Reagan persisted in the campaign to get renewed funding for the contras in annual battles over military and nonmilitary assistance and resisted various negotiated attempts to end the conflicts in Central America. When President Oscar Arias of Costa Rica advanced a new Central American peace plan in 1987 that called for cease-fires throughout the region, an end to outside military aid, and negotiations among all of the contending forces as well as free elections, Reagan and his declining number of hard-line advisers tried without success to head off the plan. Reagan remained adamant in his denunciation of Ortega and the Sandinistas as unreliable communists who would not keep any agreements that threatened their rule.

By the time George Bush arrived in the White House in January 1989, joined by Secretary of State James Baker, the Arias peace process had moved farther beyond Washington's influence. In February, Arias and the Central American presidents persuaded Ortega to agree to reforms and an election during February 1990. Bush and Baker moved to demobilize the contra camps in Honduras and test Arias's prediction that a withdrawal of military pressure would lead to a Sandinista defeat in the election in light of the resentment toward some of their more heavy-handed policies and accumulated economic problems. Secretary Baker also followed up on earlier conversations with Gorbachev concerning a Soviet willingness to encourage the Sandinistas to negotiate, a reflection of Gorbachev's "new thinking" in international relations and his desire to reduce the drain of Soviet aid to Cuba and its allies in Central America. Gorbachev indicated a willingness to cut off arms shipments to the Sandinistas and urge them to accept the results of the election if Bush and Baker supported the Arias peace plan.

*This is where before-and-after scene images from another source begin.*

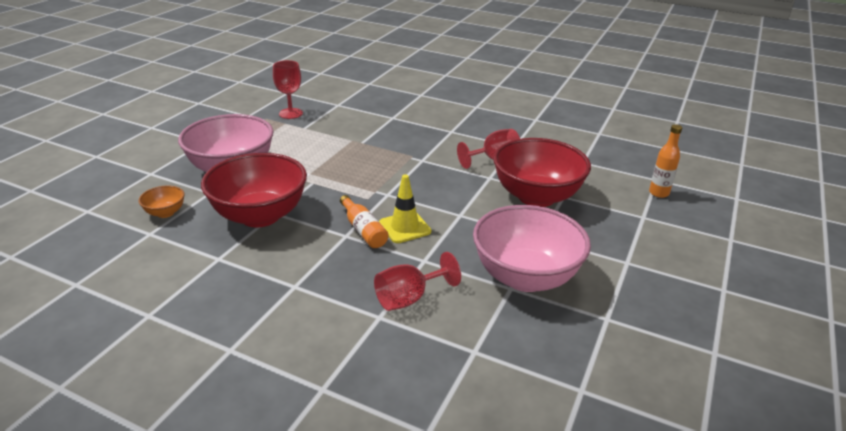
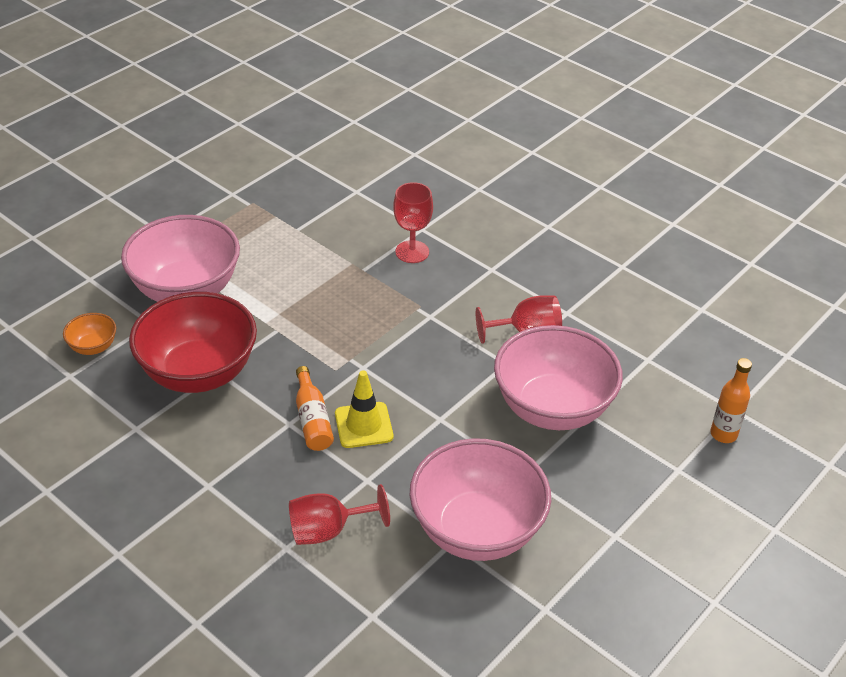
camera: 15 degrees right, 10 degrees up
red goblet [273,60,303,119] -> red goblet moved to [393,182,433,263]
red bowl [493,138,591,207] -> pink bowl [494,325,623,430]

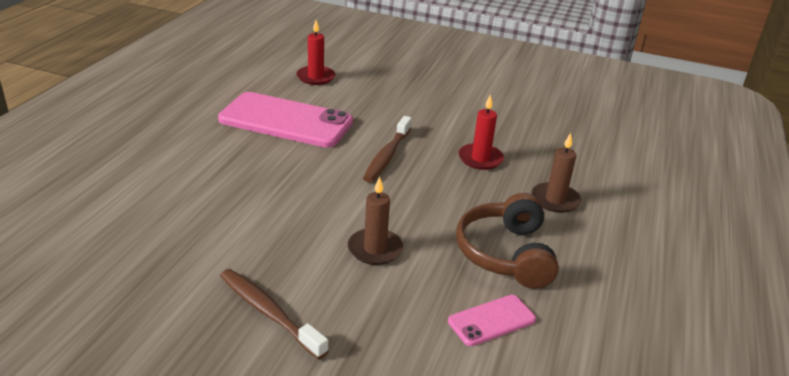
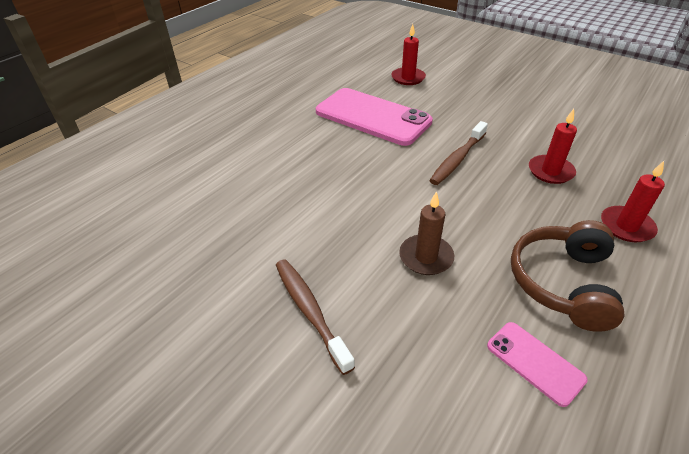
camera: 20 degrees right, 10 degrees up
pink phone [448,295,536,346] -> pink phone turned 60 degrees clockwise [487,322,588,407]
brown candle [532,133,581,213] -> red candle [601,161,665,242]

When Violeta Chamorro defeated Ortega in the February election and a settlement in El Salvador brought an end to the conflict in 1992, Baker and Bush expressed both relief and satisfaction that the end of the Cold War had enabled them to achieve through negotiations what Reagan and the hard-liners had pursued unsuccessfully since 1981 through substantial aid, covert activities, and annual battles with Congress.